W tym roku do Spały dotrzeć można było jeden raz w ramach cyklu organizowanych przez samorząd województwa wycieczek „Turystyczne niedziele”. Biorąc pod uwagę bardzo skromną ofertę przewoźników autobusowych, można więc powiedzieć, że Spała jest niemal całkowicie wyłączona z systemu transportu zbiorowego. Wiemy już, że nie zmieni się to także w czasie przyszłych wakacji, podczas gdy to w sezonie letnim zapotrzebowanie na połączenia jest największe.
Premierowy kurs za półtora roku – Uruchomienie regularnych kolejowych przewozów pasażerskich na linii komunikacyjnej Łódź/Zgierz – Tomaszów Mazowiecki – Spała planowane jest od rozkładu jazdy 2022/2023 obowiązującego od połowy grudnia 2022 r. – informuje bowiem Wydział Komunikacji Społecznej Urzędu Marszałkowskiego Województwa Łódzkiego. W tym roku region nie zamierza natomiast wspierać uruchamiania kolejnych kursów o charakterze nadzwyczajnym w relacji do Spały. Taką inicjatywę
podjęła gmina Inowłódz, ale póki co do jej realizacji nie doszło.

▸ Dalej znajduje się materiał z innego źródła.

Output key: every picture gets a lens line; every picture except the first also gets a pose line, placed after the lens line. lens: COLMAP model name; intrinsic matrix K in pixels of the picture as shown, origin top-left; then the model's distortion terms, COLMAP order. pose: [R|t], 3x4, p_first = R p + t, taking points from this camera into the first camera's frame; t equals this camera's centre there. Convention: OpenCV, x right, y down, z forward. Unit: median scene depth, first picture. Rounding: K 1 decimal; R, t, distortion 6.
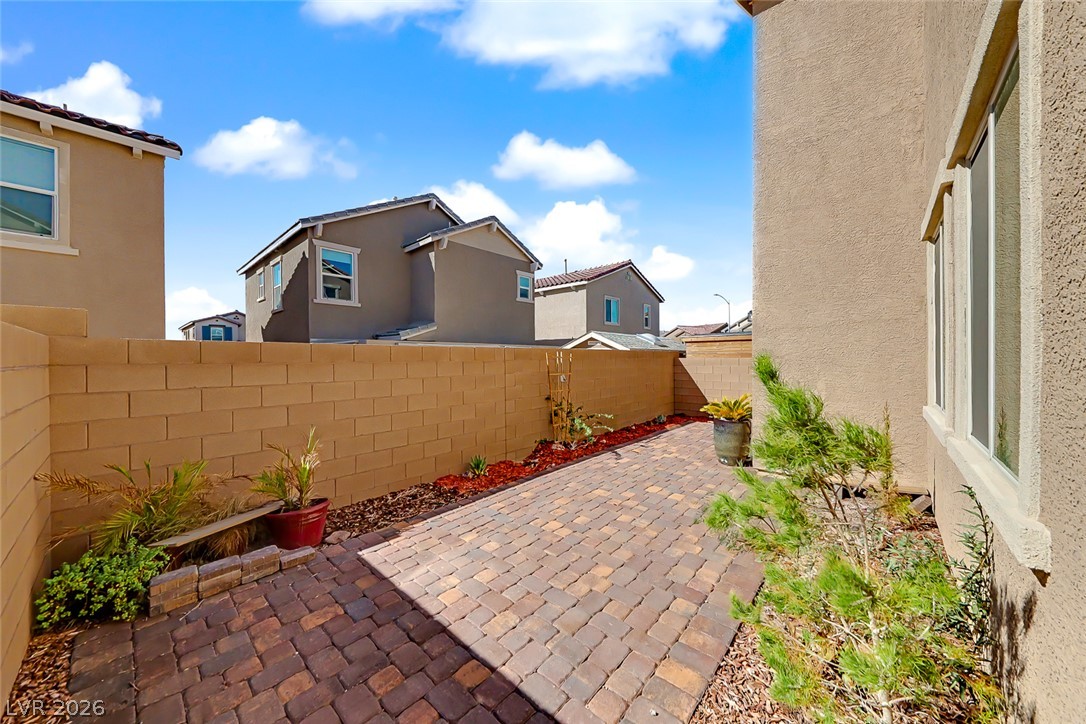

Tymczasem w letnie weekendy centrum położonej wśród lasów Spały zamienia się w wielki parking. Odwiedzających jest na tyle dużo, że w pogodne dni trudno znaleźć wolne miejsce postojowe, choć auta zatrzymywane są wzdłuż większości ulic. Komunikacja publiczna nie stanowi praktycznie żadnej alternatywy dla własnego samochodu.